In Utah, for example, there’s been a widely publicised and genuine regulatory sandbox but (1) that’s in the context of much wider regulatory restrictions than those in the UK (2) it’s not for legal tech, it’s for (in effect) ABSs. Which is clearly *not* what the Scottish government has in mind.

Lawtech UK ran a sandbox which involved the SRA, but it wasn’t clear to me what the regulatory angle was, exactly.

The gist of it seemed to be not so much about regulatory derogation, but more about providing

– mentoring, networking etc – which is great, but not a core sandbox concept in the original regulatory sense

– access to anonymised data – also an attractive concept, though I’m not sure how it turned out, as that’s a complex topic.

In short, it seemed to me that ‘sandbox’ there was being used in a different sense to the way that, say, the FCA uses it.

Hence I’m not sure what the Scottish government envisages.

Maybe Aleksandra Wawrzyszczuk can cast more light on the Lawtech UK sandbox, as I may just be ‘not getting it’ (this happens quite a lot to me 😀 )

Me:

Thanks Graeme.

I think it is the case of involvement for involvements sake and without any real purpose or knowledge as to why.

Legal Tech seems to be flavour of the month (for a few years now) as though it is something new (we know it is not).

The Law Societies on both sides of the border have got involved in Legal Tech schemes usually, as far as I can see, without knowing why or for what purpose.

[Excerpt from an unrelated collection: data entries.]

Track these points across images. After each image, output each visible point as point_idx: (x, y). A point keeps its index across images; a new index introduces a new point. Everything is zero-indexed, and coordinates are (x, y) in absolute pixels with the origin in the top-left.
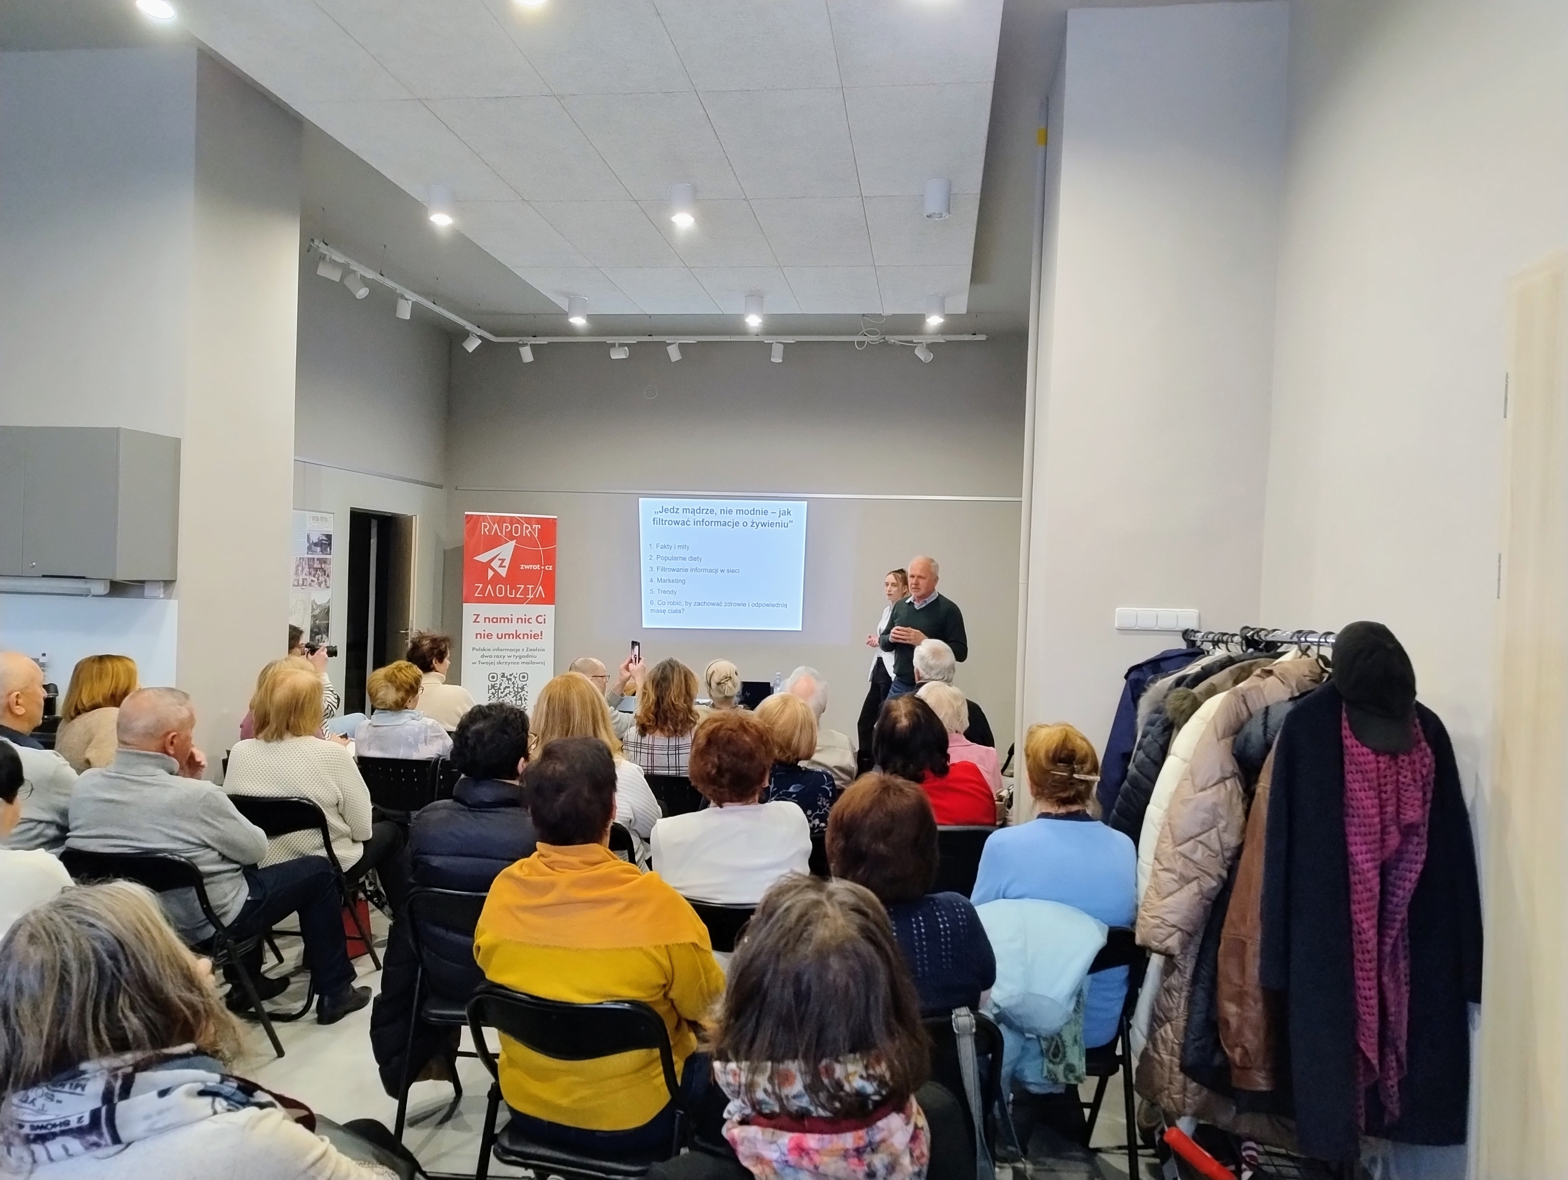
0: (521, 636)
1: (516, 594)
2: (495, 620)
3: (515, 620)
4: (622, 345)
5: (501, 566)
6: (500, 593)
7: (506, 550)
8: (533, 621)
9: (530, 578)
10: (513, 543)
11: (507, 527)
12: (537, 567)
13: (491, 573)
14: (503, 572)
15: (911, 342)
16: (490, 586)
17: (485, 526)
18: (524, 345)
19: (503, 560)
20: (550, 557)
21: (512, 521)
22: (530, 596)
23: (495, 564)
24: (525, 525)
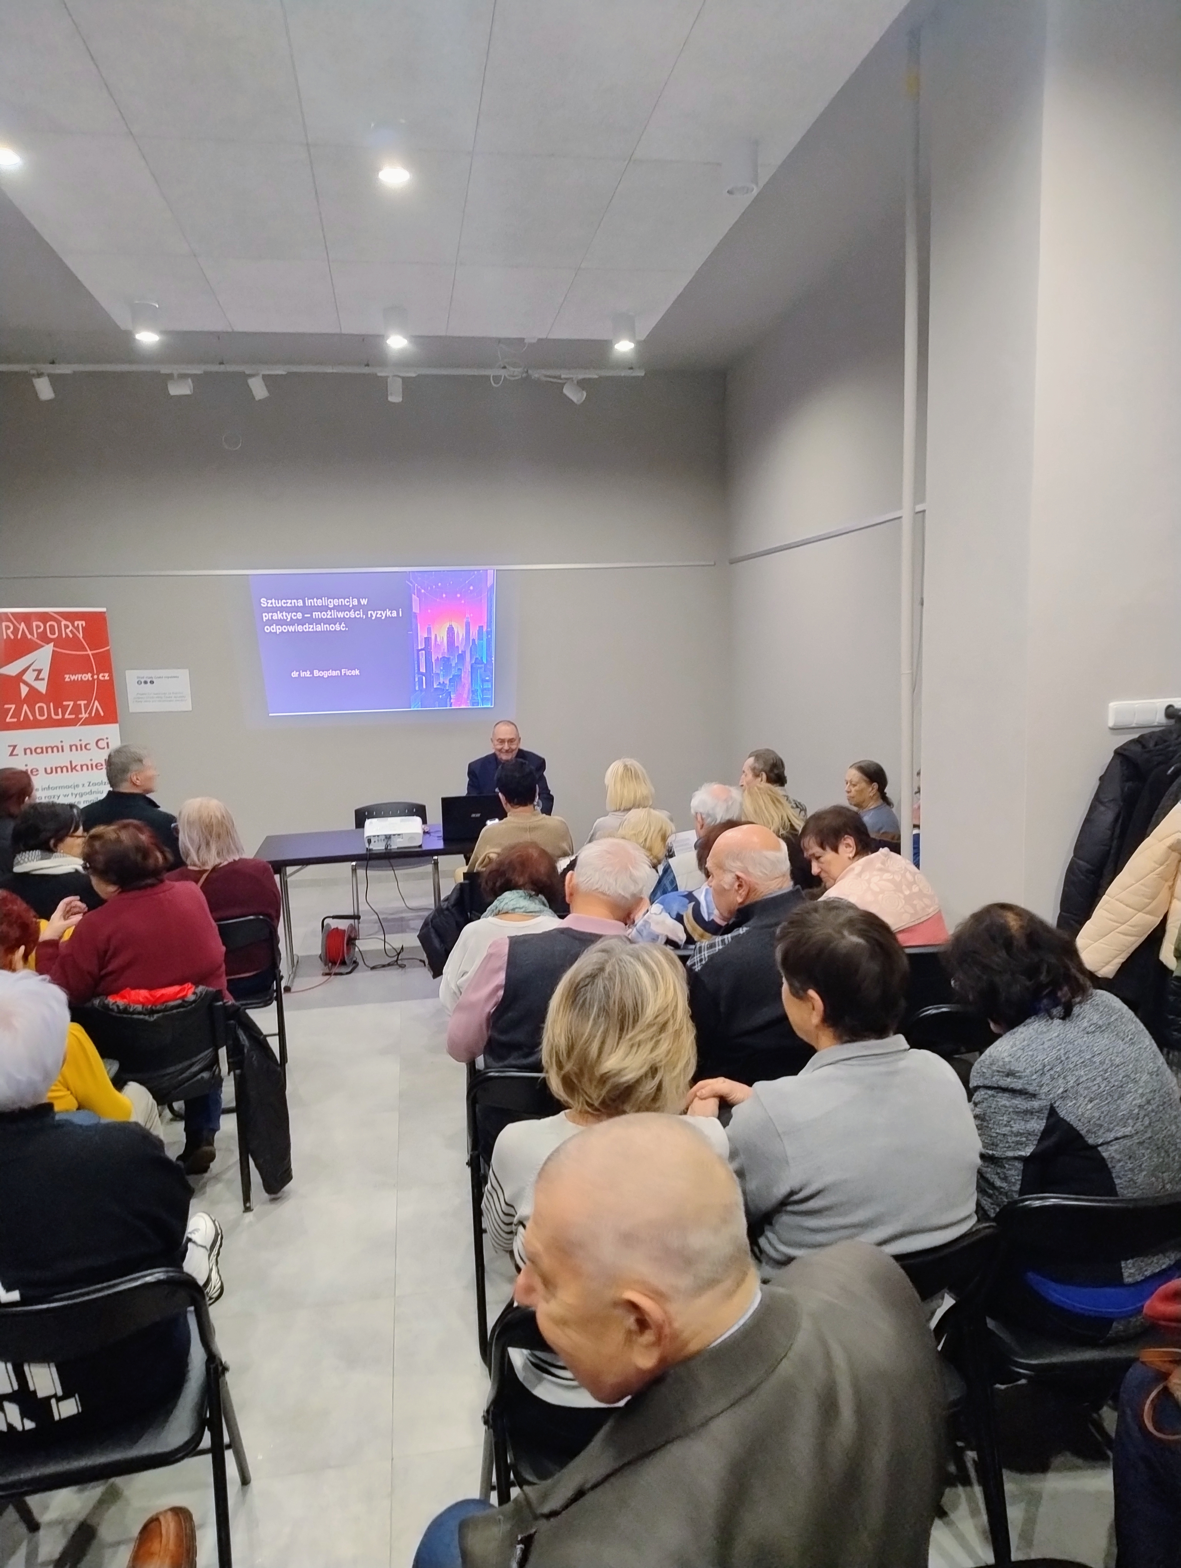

They certainly don’t appear to have their members interests at heart when they throw money at schemes that will just empire build within the Societies and not benefit the members paying for it. An extreme example in E&W was Veyo, the failed conveyancing platform that cost the Law Society (well their members) £7 million (yes £7 million)!

Esther Roberton didn’t mention sandboxes in her Review. I assume someone at the Law Society of Scotland threw it from the wings to the Scottish Government and they picked it up unsure what on earth it was. I imagine not only you and I don’t know what the Scottish Government envisages. They probably have no idea themselves!

Graeme Johnston:

Yes, I have a sense of a conversation along the lines of “Hey, regulators these days do Sandboxes.* Maybe we should too.”

Shades of blockchain.

* capital S in original.

Aleksandra Wawrzyszczuk (law & tech // current head of Europe’s top legal sector transformation programme // Transformation + Change + Growth // knowledge broker // LiCAP alumna):

Graeme As you suggested, the Lawtech Sandbox had various iterations – but on the regulatory front, it offered two key items: https://lawtechuk.io/explore/regulatory-navigation-tool and Regulatory Pathfinding (helps lawtech companies solve reg challenges). It is not necessarily a typical sandbox where you test solutions in a vacuum.

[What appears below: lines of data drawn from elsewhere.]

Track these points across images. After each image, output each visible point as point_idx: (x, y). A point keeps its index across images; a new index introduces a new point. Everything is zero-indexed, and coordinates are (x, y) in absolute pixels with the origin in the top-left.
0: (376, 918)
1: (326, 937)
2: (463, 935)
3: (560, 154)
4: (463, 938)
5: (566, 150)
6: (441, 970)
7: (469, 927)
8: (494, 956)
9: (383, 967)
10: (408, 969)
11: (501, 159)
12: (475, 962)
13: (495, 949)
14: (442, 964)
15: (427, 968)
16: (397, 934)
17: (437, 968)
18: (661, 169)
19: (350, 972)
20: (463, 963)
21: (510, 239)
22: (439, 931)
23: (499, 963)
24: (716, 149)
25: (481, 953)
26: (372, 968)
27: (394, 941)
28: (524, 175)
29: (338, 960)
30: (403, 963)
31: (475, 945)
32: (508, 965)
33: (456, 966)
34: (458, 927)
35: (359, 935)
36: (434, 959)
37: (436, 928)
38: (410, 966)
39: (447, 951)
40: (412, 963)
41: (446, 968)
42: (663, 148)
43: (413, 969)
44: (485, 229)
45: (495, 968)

Re reg sandboxes in legal: the key question (as usual) is whether the challenges to innovation in legal are actually regulatory in nature. A sandbox is never some kind of a magic wand solving universal problems. But that’s already been said so I will leave it at that 😀

Graeme Johnston:

Aleksandra Thanks so much for replying, and for that really useful link. I particularly like how the bottom half of page 3 explores how some non-reserved activities may nevertheless create some issues in different parts of the UK.

Do you happen to know if regulatory *exemptions* have ever been granted in the Lawtech sandbox (of the sort that are granted in e.g. the FCA and Ofgem sandboxes) or has it thus far always been regulatory *guidance*? Please just ignore if answer not readily known, not trying to suggest work 😀

Aleksandra Wawrzyszczuk:

Answer not readily known! But I think it unlikely, primarily because it really isn’t the same type of a sandbox as the FCA etc so the same type of a situation would probably not arise…

Graeme Johnston:

Aleksandra – that makes sense, thank you!